Independently from the error metric and the dataset partition considered, the approach involving clustering (i.e., NN-Clust) outperforms the one based on a single-network prediction (i.e., NN-Std). The largest improvement recorded consists of an error reduction of 7.9% in nRMSE with KM-3, while smallest one consists of an error reduction of 1.9% in RMSE with KM-2. Therefore, weather type clustering is demonstrated to be effective and beneficial when combined to ANN with the goal to optimize their training.
Then, a comparison between different dataset partitioning criteria, always in terms of prediction performance, is carried out and visually represented in
Figure 2. The spider-web chart is represented normalizing all the error metrics, i.e., dividing them by the corresponding maximum recorded value.
Comparing all the approaches that divide the dataset in 3 clusters, it is observed that the clustering-based approach, i.e., KM-3, outperform both FT-B and FT-A, based on fixed threshold values of clearness index. Therefore, at equal number of clusters identified, the clustering-based methods exhibit better performance.
On the other hand, comparing the clustering-based approaches, i.e., KM-3 and KM-2, four error metrics out of five highlight the superiority of clustering method KM-3, even if the error reduction allowed with respect to KM-2 is always limited. This means that the optimal dataset partition in terms of clustering quality does not necessarily imply the best prediction performance of the forecast model.
Among all the dataset partitioning methods considered, KM-3 reveals to be the best-performing one by the point of view of forecast accuracy.

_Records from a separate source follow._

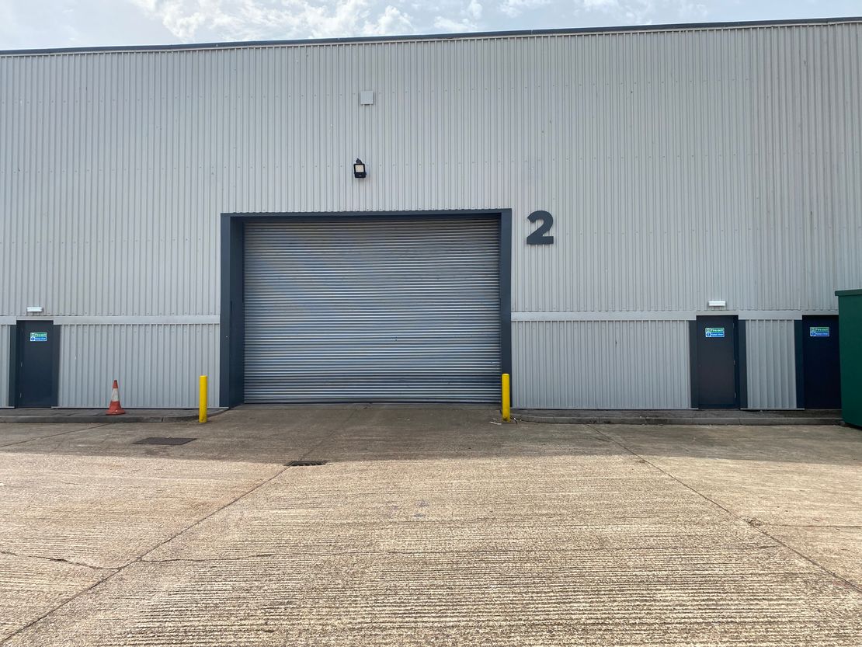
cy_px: 324
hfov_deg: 67.3
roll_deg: -0.1
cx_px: 431
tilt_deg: +0.6
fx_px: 648
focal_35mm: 26
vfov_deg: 53.1
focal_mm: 4.25
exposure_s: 1/2183
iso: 32
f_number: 1.8
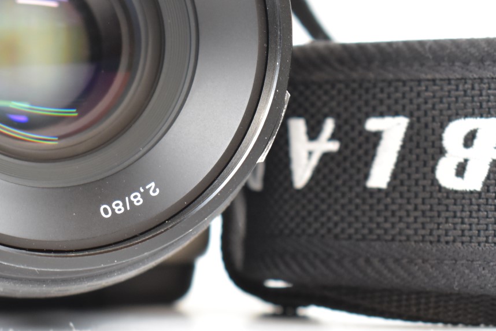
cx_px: 108
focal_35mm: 136
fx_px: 1874
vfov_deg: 10.0
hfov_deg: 15.0
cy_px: 42
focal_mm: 48
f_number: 6.3
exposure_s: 1/15
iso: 1000
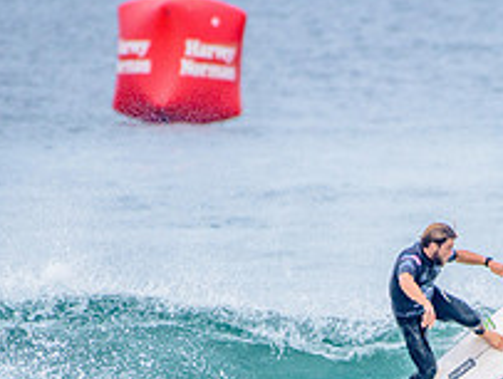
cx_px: 473
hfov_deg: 1.4
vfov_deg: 1.1
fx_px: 19957
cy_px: 427
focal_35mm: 1371
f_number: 5.6
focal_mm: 500
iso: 450
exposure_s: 1/2000
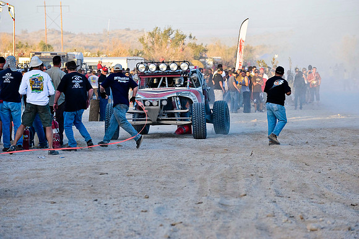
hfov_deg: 10.3
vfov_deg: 6.9
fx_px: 1993
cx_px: 180
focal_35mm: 200
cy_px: 120
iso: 1000
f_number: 6.3
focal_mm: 200
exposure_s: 1/500
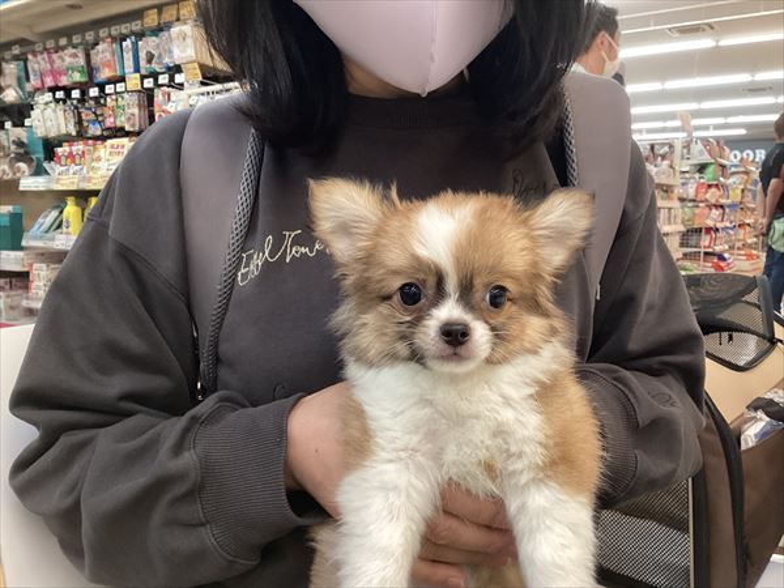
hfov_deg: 58.4
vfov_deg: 45.4
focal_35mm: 31
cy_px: 294
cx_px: 392
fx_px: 702
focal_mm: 3.3
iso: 125
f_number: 2.4
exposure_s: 1/60
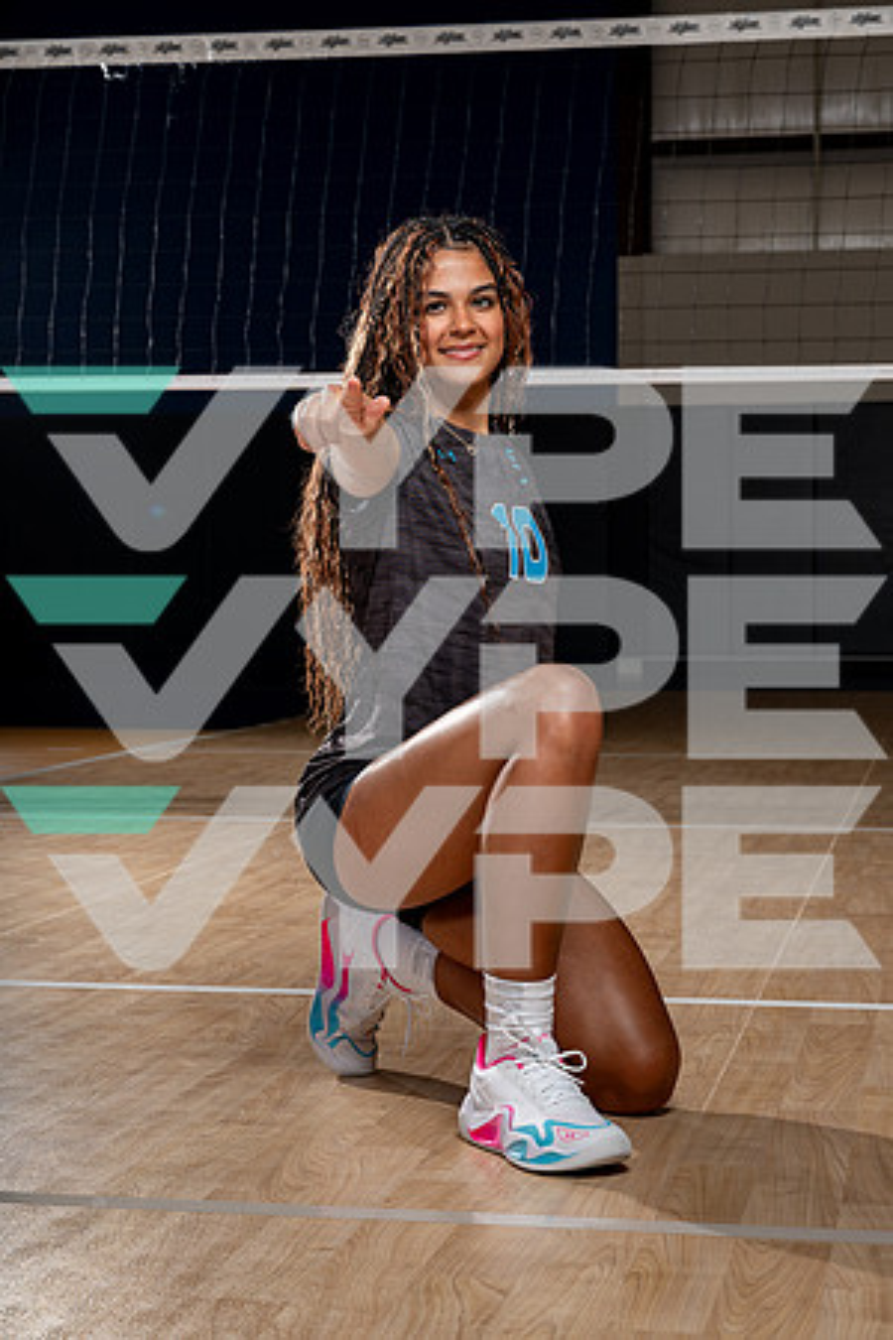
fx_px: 2604
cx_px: 446
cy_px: 670
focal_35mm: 70
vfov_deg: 28.8
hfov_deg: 19.5
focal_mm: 70
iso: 100
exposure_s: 1/250
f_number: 8
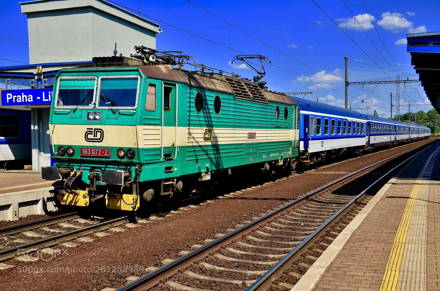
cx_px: 220
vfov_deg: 31.7
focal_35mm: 42
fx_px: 512
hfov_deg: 46.5
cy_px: 146
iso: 100
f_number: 9
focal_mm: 28
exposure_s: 1/320
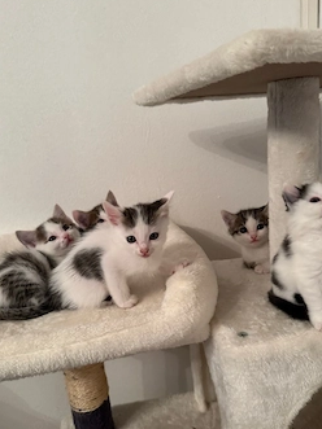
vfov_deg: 61.6
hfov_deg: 48.1
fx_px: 360
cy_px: 229
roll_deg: +3.6
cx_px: 177
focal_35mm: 29
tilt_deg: -12.0
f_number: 1.78
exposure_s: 1/50
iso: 400
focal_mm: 6.76
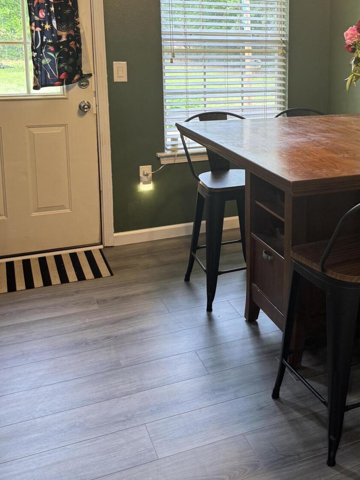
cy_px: 139
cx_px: 305
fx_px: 596
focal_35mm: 43
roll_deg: -0.1
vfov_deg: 42.9
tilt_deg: -10.3
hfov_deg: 32.4
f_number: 1.78
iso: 160
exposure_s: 1/60
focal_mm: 6.76
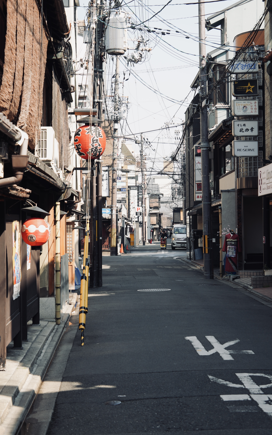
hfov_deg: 17.7
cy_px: 202
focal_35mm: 74
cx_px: 144
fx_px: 873
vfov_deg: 28.0
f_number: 5
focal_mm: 43
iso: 100
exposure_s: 1/200
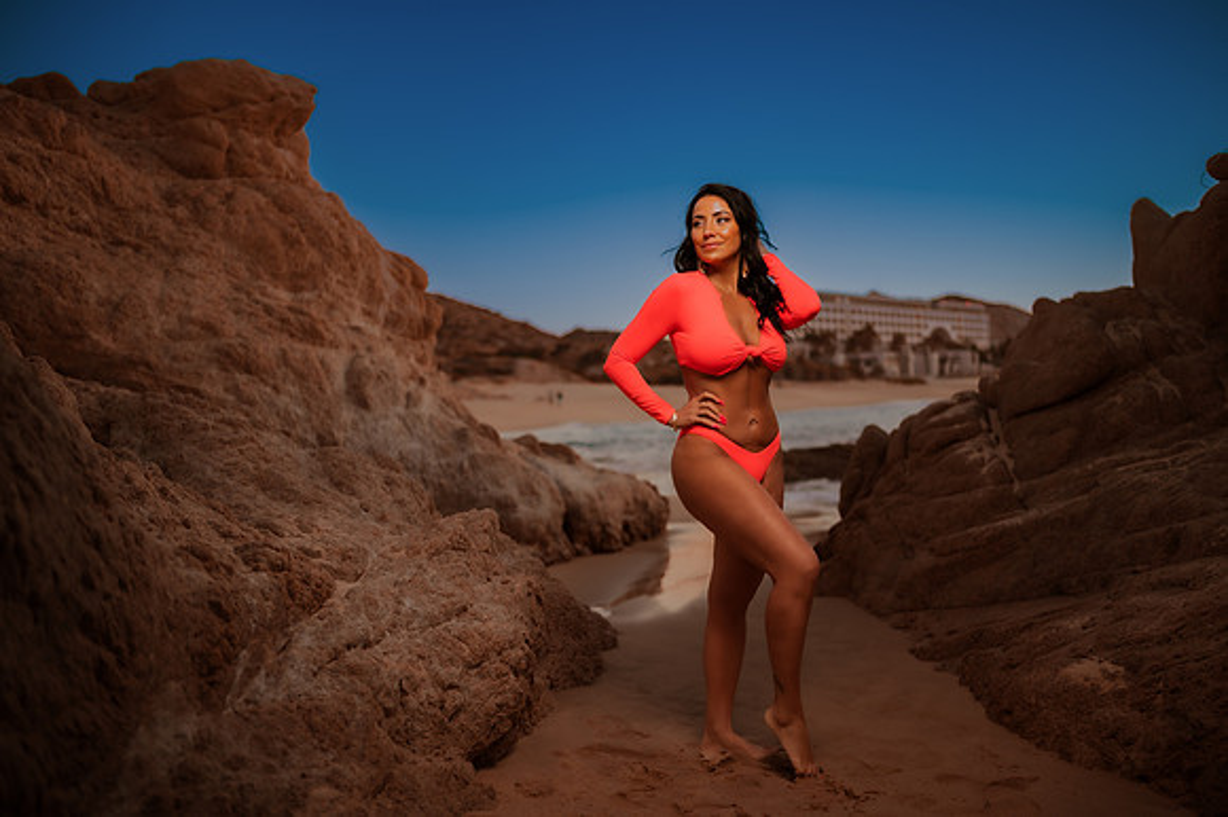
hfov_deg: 54.5
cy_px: 408
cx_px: 614
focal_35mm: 35
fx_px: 1193
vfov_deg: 37.8
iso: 50
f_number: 1.8
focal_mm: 35
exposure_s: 1/100
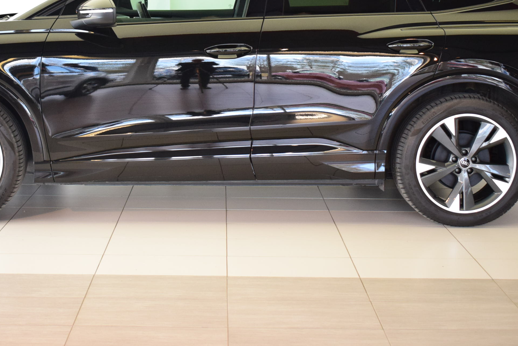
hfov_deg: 31.9
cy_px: 94
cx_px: 213
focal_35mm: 63
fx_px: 904
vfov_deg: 21.5
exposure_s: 1/200
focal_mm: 27
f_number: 4
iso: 1600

Lastly, the “best” and “worst” days in terms of forecast performance, corresponding respectively to minimum and maximum recorded values of EMAE, are extracted and analyzed for each cluster identified by KM-3, i.e., the best-performing partitioning criterion. For these days, the actual power curve (
) and the ones forecast by NN-Clust and NN-Std approaches are depicted and compared in
Figure 3.
In the “best” case for sunny days, both NN-Clust and NN-Std approaches accurately approximate the smooth power curve typical of sunny days. The “best” partially cloudy day presents an actual power trend not as smooth as a typical sunny day, but not even much irregular. Indeed, this day shows one of the highest clearness index value (0.53) among the partially cloudy days cluster. The forecast curves accurately approximate the actual one except for a small region around the central hours of the day, where NN-Clust clearly outperforms NN-Std. The “best” cloudy day presents the irregular PV power trend typical of overcast sky conditions. NN-Clust outperforms NN-Std in terms of forecast error, but both models are capable of accurately approximating the actual trend.
The “worst” days always correspond to errors in weather forecast, when the real weather characteristics of a given day turned out to be completely different from the expected ones. In this condition, the forecast power either strongly overestimate or underestimate the measured one. It is, therefore, observed that with inaccurately predicted weather parameters in input to an ANN, the forecast performance exhibits a heavy deterioration.